- **WHAT THE TASK REQUIRES**
Give back the entries that follow exactly as written. Any picture gets left out.

- **MATERIAL PROVIDED**
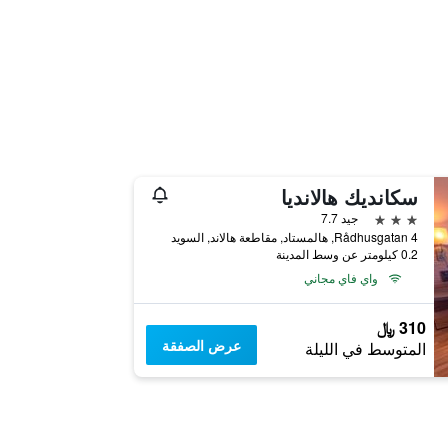
سكانديك هالانديا
3 نجوم
جيد 7.7
Rådhusgatan 4, هالمستاد, مقاطعة هالاند, السويد
0.2 كيلومتر عن وسط المدينة
واي فاي مجاني
310 ﷼
عرض الصفقة
المتوسط في الليلة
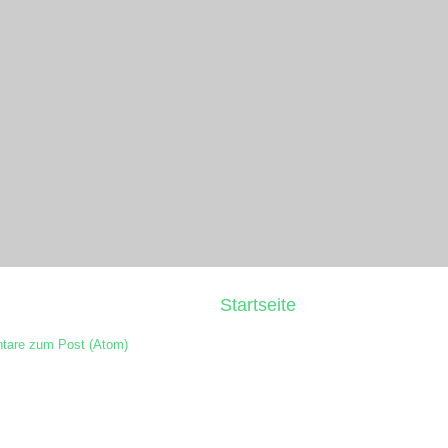
Startseite
are zum Post (Atom)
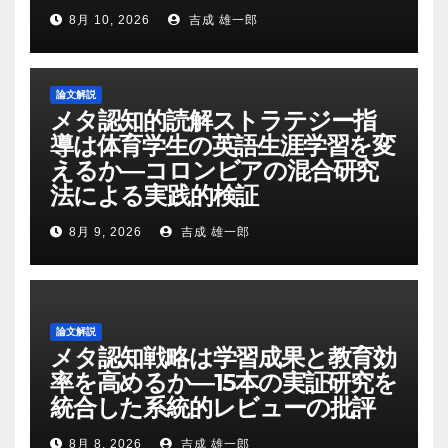
8月 10, 2026
吉成 雄一郎
論文解説
メタ認知的読解ストラテジー指
導は体育学生の英語生涯学習を変
えるか―コロンビアの混合研究
法による実践的検証
8月 9, 2026
吉成 雄一郎
論文解説
メタ認知戦略は学習成果と教育効
率を高めるか―15本の実証研究を
統合した系統的レビューの批評
8月 8, 2026
吉成 雄一郎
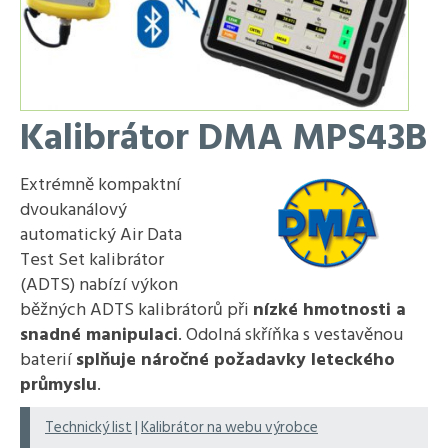
Kalibrátor DMA MPS43B
Extrémně kompaktní
dvoukanálový
automatický Air Data
Test Set kalibrátor
(ADTS) nabízí výkon
běžných ADTS kalibrátorů při
nízké hmotnosti a
snadné manipulaci
. Odolná skříňka s vestavěnou
baterií
splňuje náročné požadavky leteckého
průmyslu
.
Technický list
|
Kalibrátor na webu výrobce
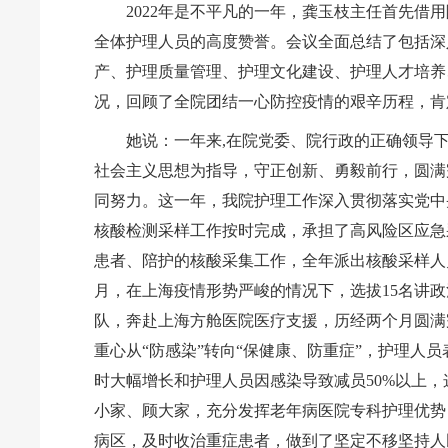
2022年是不平凡的一年，龚玉枝主任首先借
全体护理人员的高度赞誉。会议全面总结了包括深
产、护理质量管理、护理文化建设、护理人才培养
况，回顾了全院团结一心防控疫情的艰辛历程，肯
她说：一年来,在院党委、院行政的正确领导
社会主义思想为指导，守正创新、勇毅前行，圆满
同努力。这一年，我院护理工作深入贯彻落实党中
核酸检测采样工作按时完成，承担了高风险区应急
患者、陪护的核酸采集工作，全年派出核酸采样人员共
月，在上海疫情形势严峻的情况下，选拔15名讲
队，奔赴上海方舱医院医疗支援，历经两个月圆满完
重心从“防感染”转向“保健康、防重症”，护理人
时大幅增长和护理人员因感染导致减员50%以上
小家、顾大家，充分发挥老年病医院专科护理优势
病区，及时收治重症患者，做到了坚定不移坚持人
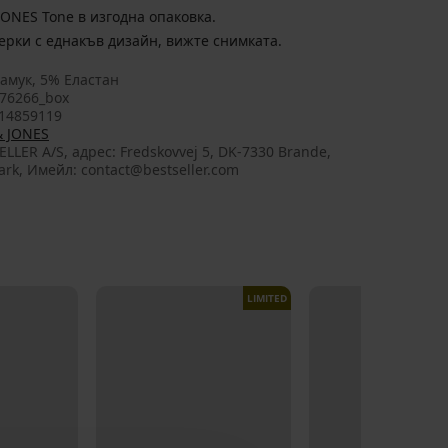
ONES Tone в изгодна опаковка.
ерки с еднакъв дизайн, вижте снимката.
амук, 5% Еластан
76266_box
14859119
& JONES
ELLER A/S, aдрес: Fredskovvej 5, DK-7330 Brande,
rk, Имейл: contact@bestseller.com
LIMITED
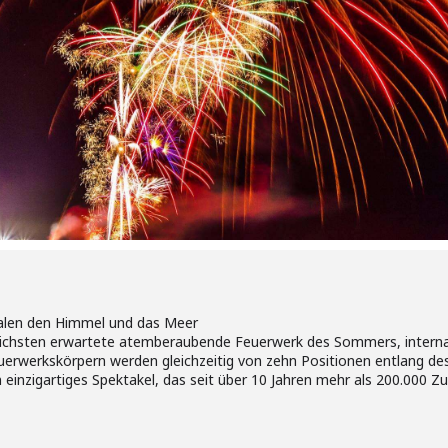
len den Himmel und das Meer
nlichsten erwartete atemberaubende Feuerwerk des Sommers, interna
erwerkskörpern werden gleichzeitig von zehn Positionen entlang de
n einzigartiges Spektakel, das seit über 10 Jahren mehr als 200.000 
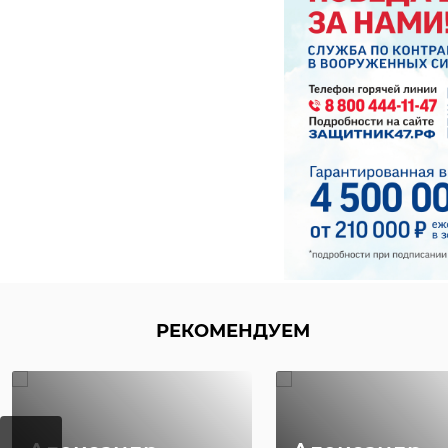
РЕКОМЕНДУЕМ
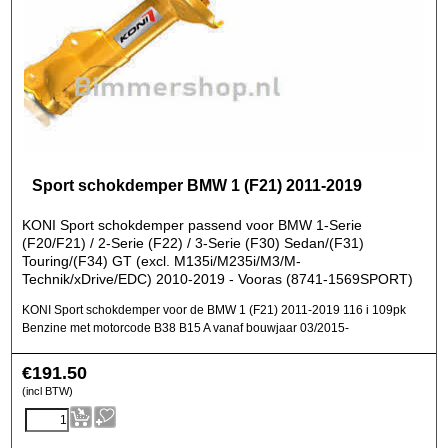
Sport schokdemper BMW 1 (F21) 2011-2019
KONI Sport schokdemper passend voor BMW 1-Serie
(F20/F21) / 2-Serie (F22) / 3-Serie (F30) Sedan/(F31)
Touring/(F34) GT (excl. M135i/M235i/M3/M-
Technik/xDrive/EDC) 2010-2019 - Vooras (8741-1569SPORT)
KONI Sport schokdemper voor de BMW 1 (F21) 2011-2019 116 i 109pk
Benzine met motorcode B38 B15 A vanaf bouwjaar 03/2015-
€
191.50
(incl BTW)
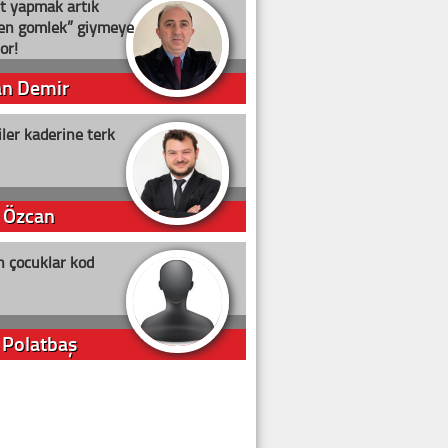
t yapmak artık
ten gömlek” giymeye
or!
an Demir
ler kaderine terk
 Özcan
n çocuklar kod
 Polatbaş
arti Erdoğan
arlığıyla ne kadar oy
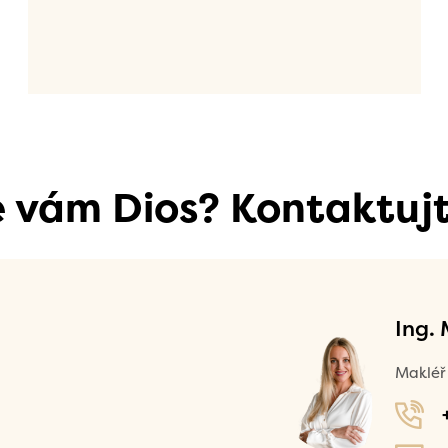
se vám Dios? Kontaktujt
Ing.
Makléř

- **WRITTEN RESPONSE**
سكانديك هالانديا
3 نجوم
جيد 7.7
Rådhusgatan 4, هالمستاد, مقاطعة هالاند, السويد
0.2 كيلومتر عن وسط المدينة
واي فاي مجاني
310 ﷼
عرض الصفقة
المتوسط في الليلة
Startseite
are zum Post (Atom)
8月 10, 2026
吉成 雄一郎
論文解説
メタ認知的読解ストラテジー指
導は体育学生の英語生涯学習を変
えるか―コロンビアの混合研究
法による実践的検証
8月 9, 2026
吉成 雄一郎
論文解説
メタ認知戦略は学習成果と教育効
率を高めるか―15本の実証研究を
統合した系統的レビューの批評
8月 8, 2026
吉成 雄一郎
Kalibrátor DMA MPS43B
Extrémně kompaktní
dvoukanálový
automatický Air Data
Test Set kalibrátor
(ADTS) nabízí výkon
běžných ADTS kalibrátorů při
nízké hmotnosti a
snadné manipulaci
. Odolná skříňka s vestavěnou
baterií
splňuje náročné požadavky leteckého
průmyslu
.
Technický list
|
Kalibrátor na webu výrobce
2022年是不平凡的一年，龚玉枝主任首先借
全体护理人员的高度赞誉。会议全面总结了包括深
产、护理质量管理、护理文化建设、护理人才培养
况，回顾了全院团结一心防控疫情的艰辛历程，肯
她说：一年来,在院党委、院行政的正确领导
社会主义思想为指导，守正创新、勇毅前行，圆满
同努力。这一年，我院护理工作深入贯彻落实党中
核酸检测采样工作按时完成，承担了高风险区应急
患者、陪护的核酸采集工作，全年派出核酸采样人员共
月，在上海疫情形势严峻的情况下，选拔15名讲
队，奔赴上海方舱医院医疗支援，历经两个月圆满完
重心从“防感染”转向“保健康、防重症”，护理人
时大幅增长和护理人员因感染导致减员50%以上
小家、顾大家，充分发挥老年病医院专科护理优势
病区，及时收治重症患者，做到了坚定不移坚持人
ONES Tone в изгодна опаковка.
ерки с еднакъв дизайн, вижте снимката.
амук, 5% Еластан
76266_box
14859119
& JONES
ELLER A/S, aдрес: Fredskovvej 5, DK-7330 Brande,
rk, Имейл: contact@bestseller.com
LIMITED
len den Himmel und das Meer
nlichsten erwartete atemberaubende Feuerwerk des Sommers, interna
erwerkskörpern werden gleichzeitig von zehn Positionen entlang de
n einzigartiges Spektakel, das seit über 10 Jahren mehr als 200.000 
РЕКОМЕНДУЕМ
Sport schokdemper BMW 1 (F21) 2011-2019
KONI Sport schokdemper passend voor BMW 1-Serie
(F20/F21) / 2-Serie (F22) / 3-Serie (F30) Sedan/(F31)
Touring/(F34) GT (excl. M135i/M235i/M3/M-
Technik/xDrive/EDC) 2010-2019 - Vooras (8741-1569SPORT)
KONI Sport schokdemper voor de BMW 1 (F21) 2011-2019 116 i 109pk
Benzine met motorcode B38 B15 A vanaf bouwjaar 03/2015-
€
191.50
(incl BTW)
t yapmak artık
ten gömlek” giymeye
or!
an Demir
ler kaderine terk
 Özcan
n çocuklar kod
 Polatbaş
arti Erdoğan
arlığıyla ne kadar oy
se vám Dios? Kontaktujt
Ing.
Makléř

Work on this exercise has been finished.